Шли дни, очень похожие друг на друга, была осень, дожди заливали маленький тихий город, и был он в эту пору, как обычно, унылым, серым и грязным, в цехах весь день горел неяркий, утомительно желтый свет; но для Дмитрия эти перемены ничего не значили, если не считать легкого гриппа, который пришелся очень кстати — он пять дней провалялся в постели, отоспался и прочел уйму интересных вещей.
В ту осень он читал две книги — «Мартина Идена» и «Бальзака» Стефана Цвейга. Эти книги помогали ему выдерживать изматывающий темп. Просыпаясь ночью, он бил по голове трясущегося будильника и бормотал ему: «Привет, Мартин». Он с удовольствием прочел бы еще что-нибудь, но на это не было времени. Дмитрий решил, что, как ни хороша литература, пятитомный «Курс высшей математики» Смирнова вещь куда более ценная и нужная, чем сто томов беллетристики. Он как будто забыл, что еще совсем недавно восторженно заявлял: «Написать одну такую вещь, как „Идиот“, и можно спокойно умирать». Но он знал, что никогда не напишет второго «Идиота», а вот стать вторым Ландау — что ж, об этом стоило подумать.
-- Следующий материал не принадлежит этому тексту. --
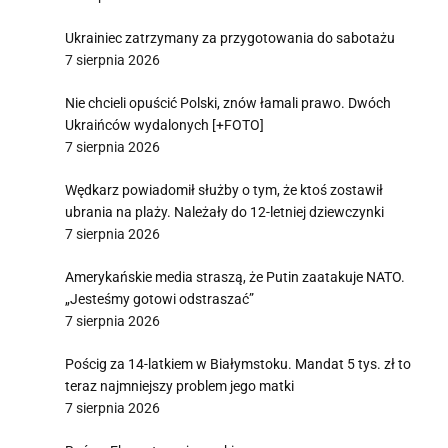
Ukrainiec zatrzymany za przygotowania do sabotażu
7 sierpnia 2026
Nie chcieli opuścić Polski, znów łamali prawo. Dwóch
Ukraińców wydalonych [+FOTO]
7 sierpnia 2026
Wędkarz powiadomił służby o tym, że ktoś zostawił
ubrania na plaży. Należały do 12-letniej dziewczynki
7 sierpnia 2026
Amerykańskie media straszą, że Putin zaatakuje NATO.
„Jesteśmy gotowi odstraszać”
7 sierpnia 2026
Pościg za 14-latkiem w Białymstoku. Mandat 5 tys. zł to
teraz najmniejszy problem jego matki
7 sierpnia 2026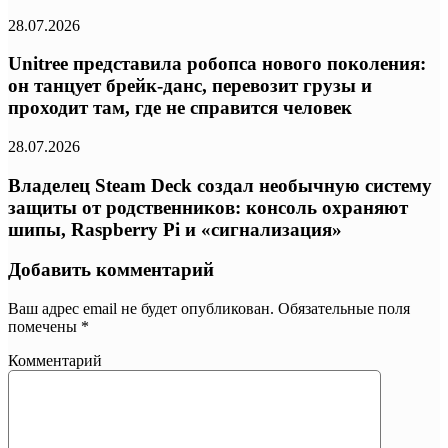
28.07.2026
Unitree представила робопса нового поколения:
он танцует брейк-данс, перевозит грузы и
проходит там, где не справится человек
28.07.2026
Владелец Steam Deck создал необычную систему
защиты от родственников: консоль охраняют
шипы, Raspberry Pi и «сигнализация»
Добавить комментарий
Ваш адрес email не будет опубликован.
Обязательные поля
помечены
*
Комментарий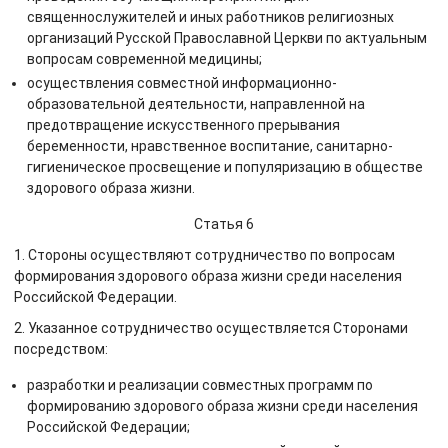
священнослужителей и иных работников религиозных
организаций Русской Православной Церкви по актуальным
вопросам современной медицины;
осуществления совместной информационно-
образовательной деятельности, направленной на
предотвращение искусственного прерывания
беременности, нравственное воспитание, санитарно-
гигиеническое просвещение и популяризацию в обществе
здорового образа жизни.
Статья 6
1. Стороны осуществляют сотрудничество по вопросам
формирования здорового образа жизни среди населения
Российской Федерации.
2. Указанное сотрудничество осуществляется Сторонами
посредством:
разработки и реализации совместных программ по
формированию здорового образа жизни среди населения
Российской Федерации;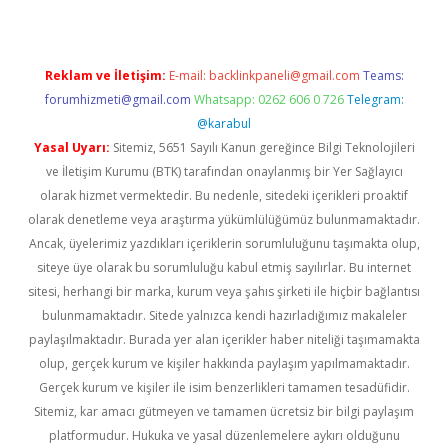
Reklam ve İletişim:
E-mail:
backlinkpaneli@gmail.com
Teams:
forumhizmeti@gmail.com
Whatsapp: 0262 606 0 726
Telegram:
@karabul
Yasal Uyarı:
Sitemiz, 5651 Sayılı Kanun gereğince Bilgi Teknolojileri
ve İletişim Kurumu (BTK) tarafından onaylanmış bir Yer Sağlayıcı
olarak hizmet vermektedir. Bu nedenle, sitedeki içerikleri proaktif
olarak denetleme veya araştırma yükümlülüğümüz bulunmamaktadır.
Ancak, üyelerimiz yazdıkları içeriklerin sorumluluğunu taşımakta olup,
siteye üye olarak bu sorumluluğu kabul etmiş sayılırlar. Bu internet
sitesi, herhangi bir marka, kurum veya şahıs şirketi ile hiçbir bağlantısı
bulunmamaktadır. Sitede yalnızca kendi hazırladığımız makaleler
paylaşılmaktadır. Burada yer alan içerikler haber niteliği taşımamakta
olup, gerçek kurum ve kişiler hakkında paylaşım yapılmamaktadır.
Gerçek kurum ve kişiler ile isim benzerlikleri tamamen tesadüfidir.
Sitemiz, kar amacı gütmeyen ve tamamen ücretsiz bir bilgi paylaşım
platformudur. Hukuka ve yasal düzenlemelere aykırı olduğunu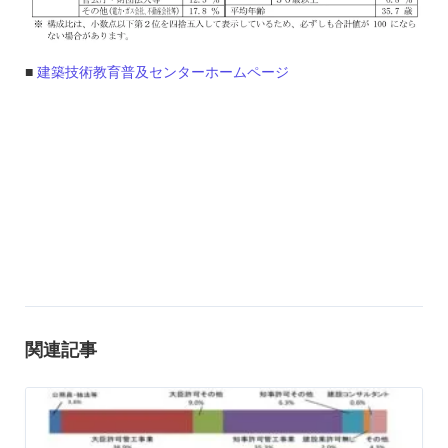
■
建築技術教育普及センターホームページ
関連記事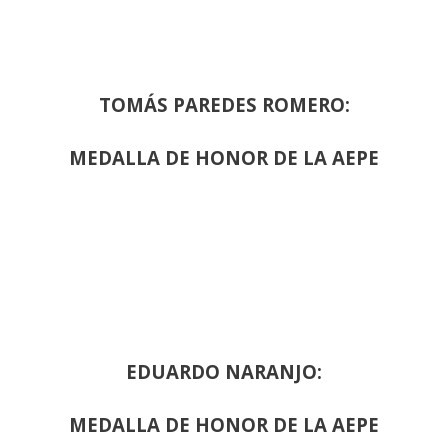
TOMÁS PAREDES ROMERO:
MEDALLA DE HONOR DE LA AEPE
EDUARDO NARANJO:
MEDALLA DE HONOR DE LA AEPE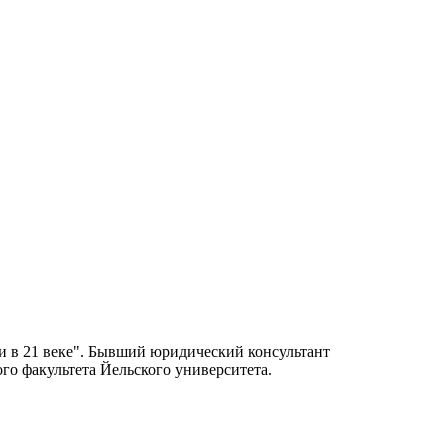
 в 21 веке". Бывший юридический консультант
го факультета Йельского университета.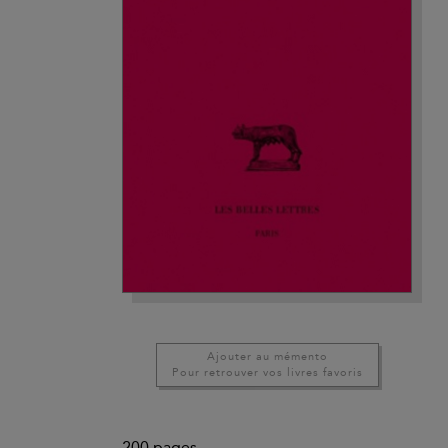
Ajouter au mémento
Pour retrouver vos livres favoris
200
pages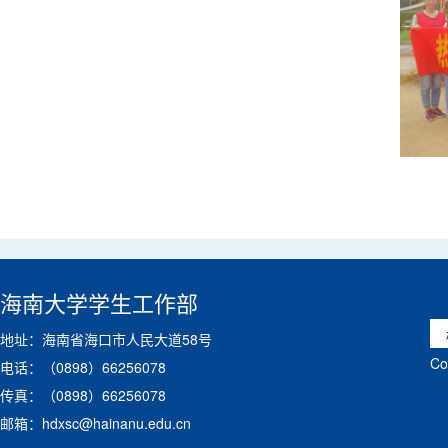
海南大学学生工作部
地址：海南省海口市人民大道58号
C
电话：（0898）66256078
传真：（0898）66256078
邮箱：hdxsc@hainanu.edu.cn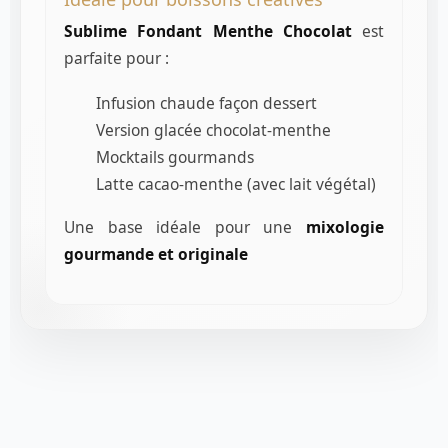
Sublime Fondant Menthe Chocolat
est
parfaite pour :
Infusion chaude façon dessert
Version glacée chocolat-menthe
Mocktails gourmands
Latte cacao-menthe (avec lait végétal)
Une base idéale pour une
mixologie
gourmande et originale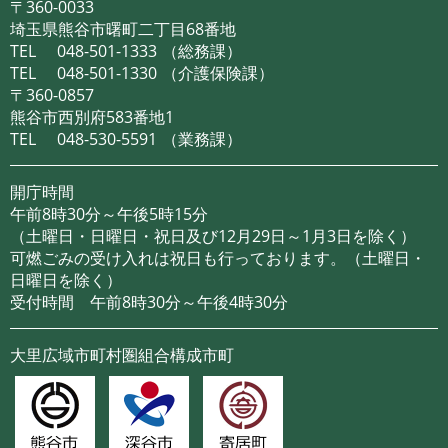
〒360-0033
埼玉県熊谷市曙町二丁目68番地
TEL
048-501-1333
（総務課）
TEL
048-501-1330
（介護保険課）
〒360-0857
熊谷市西別府583番地1
TEL
048-530-5591
（業務課）
開庁時間
午前8時30分～午後5時15分
（土曜日・日曜日・祝日及び12月29日～1月3日を除く）
可燃ごみの受け入れは祝日も行っております。（土曜日・
日曜日を除く）
受付時間 午前8時30分～午後4時30分
大里広域市町村圏組合構成市町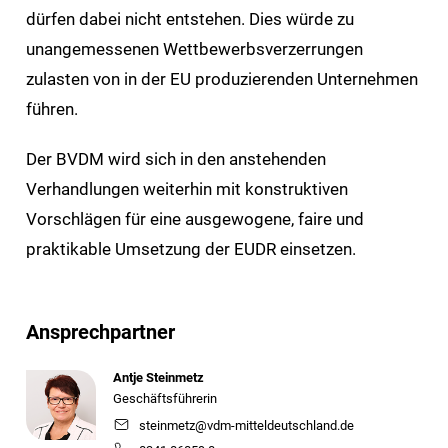
dürfen dabei nicht entstehen. Dies würde zu
unangemessenen Wettbewerbsverzerrungen
zulasten von in der EU produzierenden Unternehmen
führen.
Der BVDM wird sich in den anstehenden
Verhandlungen weiterhin mit konstruktiven
Vorschlägen für eine ausgewogene, faire und
praktikable Umsetzung der EUDR einsetzen.
Ansprechpartner
Antje Steinmetz
Geschäftsführerin
steinmetz@vdm-mitteldeutschland.de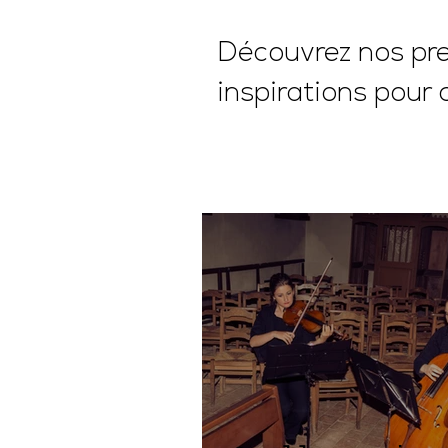
Découvrez nos pres
inspirations pour 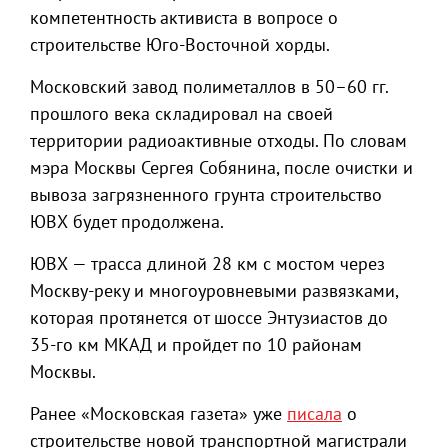
компетентность активиста в вопросе о
строительстве Юго-Восточной хорды.
Московский завод полиметаллов в 50–60 гг.
прошлого века складировал на своей
территории радиоактивные отходы. По словам
мэра Москвы Сергея Собянина, после очистки и
вывоза загрязненного грунта строительство
ЮВХ будет продолжена.
ЮВХ — трасса длиной 28 км с мостом через
Москву-реку и многоуровневыми развязками,
которая протянется от шоссе Энтузиастов до
35-го км МКАД и пройдет по 10 районам
Москвы.
Ранее «Московская газета» уже
писала
о
строительстве новой транспортной магистрали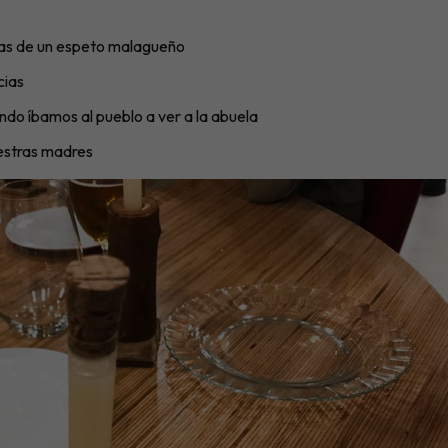
utas de un espeto malagueño
cias
ndo íbamos al pueblo a ver a la abuela
uestras madres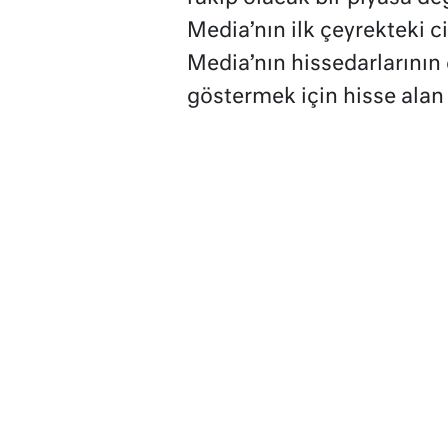
Media’nın ilk çeyrekteki 
Media’nın hissedarlarının
göstermek için hisse alan 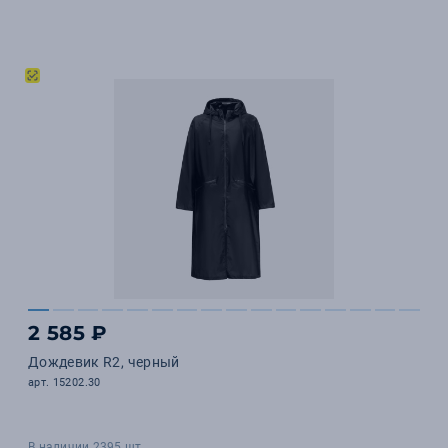
2 585 ₽
Дождевик R2, черный
арт. 15202.30
В наличии 2395 шт.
Он многое перестал замечать. И не было уже так больно и горько видеть потухшие глаза матери и ее слезы и измученное лицо Леонида, с которым он виделся все реже и реже. «Тут уж ничего не поделаешь» — эта формула все объясняла и все оправдывала.
И то воскресенье начиналось как обычно: подъем в четыре, обтирание снегом — стояла зима, — кофе, сигарета. Машина завелась с пол-оборота. Несколько тихих, черных за окном часов, бодрящий холод в остывшей за ночь комнате и, наконец, чуть слышные шаги матери за дверью и синий рассвет — надо затопить печку, принести воды, а потом можно снова браться за книги.
Мать сидела на неубранной постели, закутавшись в платок, и он спросил, как спрашивал каждый день, на всякий случай:
— Может, ты ляжешь? Я сам все сделаю.
Он не задумывался о том, какой у него голос и выражение лица и почему мать ответила не сразу:
— Не надо, сынок, я сама. Печку только затопи.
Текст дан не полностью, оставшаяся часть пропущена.